To-do list ::
1. In the fine-print article, how many types of mentalities toward contracts does the writer identify?
2. Please reproduce the part of the fine-print article between "The first is" and "a bad interpretation.", inclusive.

===== Extracted text =====

Read the fine print on the contract!

I review contracts frequently.  It’s part of my job.  I’m not a lawyer, but I need to protect my company.  I have an understanding, through a finance and accounting basis, that I am obligated to protect.  Aside from that, I also feel that businesses have to apply common sense and basic protection with any contract they enter into.  As my expertise and knowledge has grown, I have found there are 3 types of mentalities that people fall into when it comes to contracts.

The first is the mentality that if it doesn’t come out and bite you immediately, than it must be ok.  These people often get into trouble.  They don’t realize that contracts are for protection, and either party is really only trying to protect themselves.  So if you aren’t protecting yourself, then you should bend over and take what’s coming to you…  The massive late fee increase, the invoicing procedures, the intense deliverables, etc.  These are all very basic action items that are commonly missed or taken under a bad interpretation.

===== Listing =====

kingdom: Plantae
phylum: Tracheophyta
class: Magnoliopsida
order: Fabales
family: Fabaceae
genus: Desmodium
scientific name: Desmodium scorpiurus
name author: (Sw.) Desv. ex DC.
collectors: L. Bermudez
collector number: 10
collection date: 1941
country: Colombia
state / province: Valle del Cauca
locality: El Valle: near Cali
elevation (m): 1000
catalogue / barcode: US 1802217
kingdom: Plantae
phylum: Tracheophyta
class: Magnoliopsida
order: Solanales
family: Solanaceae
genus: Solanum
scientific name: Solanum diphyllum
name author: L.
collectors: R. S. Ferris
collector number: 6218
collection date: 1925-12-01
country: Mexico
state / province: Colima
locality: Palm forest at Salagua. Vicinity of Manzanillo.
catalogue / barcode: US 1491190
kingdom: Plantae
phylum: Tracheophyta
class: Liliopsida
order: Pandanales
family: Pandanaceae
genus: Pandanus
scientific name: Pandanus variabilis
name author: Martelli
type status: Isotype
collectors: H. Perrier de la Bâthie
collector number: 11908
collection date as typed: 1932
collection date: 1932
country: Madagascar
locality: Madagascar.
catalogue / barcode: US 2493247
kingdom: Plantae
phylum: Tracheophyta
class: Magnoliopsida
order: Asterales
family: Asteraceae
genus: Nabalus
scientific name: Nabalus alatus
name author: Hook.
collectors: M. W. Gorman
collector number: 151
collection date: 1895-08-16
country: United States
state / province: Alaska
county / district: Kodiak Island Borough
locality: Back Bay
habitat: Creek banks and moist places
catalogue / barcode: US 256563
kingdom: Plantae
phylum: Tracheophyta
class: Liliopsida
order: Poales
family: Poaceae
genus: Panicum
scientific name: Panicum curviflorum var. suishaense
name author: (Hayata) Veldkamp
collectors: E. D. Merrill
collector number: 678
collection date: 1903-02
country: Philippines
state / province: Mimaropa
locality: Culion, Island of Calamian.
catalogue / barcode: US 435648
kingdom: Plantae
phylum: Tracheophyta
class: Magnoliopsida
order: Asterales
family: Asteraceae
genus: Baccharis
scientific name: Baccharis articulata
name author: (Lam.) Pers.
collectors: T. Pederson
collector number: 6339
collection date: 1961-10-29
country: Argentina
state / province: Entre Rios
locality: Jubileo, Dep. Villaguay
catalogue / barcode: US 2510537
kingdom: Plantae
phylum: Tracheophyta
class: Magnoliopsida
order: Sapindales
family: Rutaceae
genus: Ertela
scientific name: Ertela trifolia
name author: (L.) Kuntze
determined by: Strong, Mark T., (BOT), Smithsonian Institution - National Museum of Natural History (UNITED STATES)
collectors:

=====

Results ::
1. Three.

2.
The first is the mentality that if it doesn’t come out and bite you immediately, than it must be ok.  These people often get into trouble.  They don’t realize that contracts are for protection, and either party is really only trying to protect themselves.  So if you aren’t protecting yourself, then you should bend over and take what’s coming to you…  The massive late fee increase, the invoicing procedures, the intense deliverables, etc.  These are all very basic action items that are commonly missed or taken under a bad interpretation.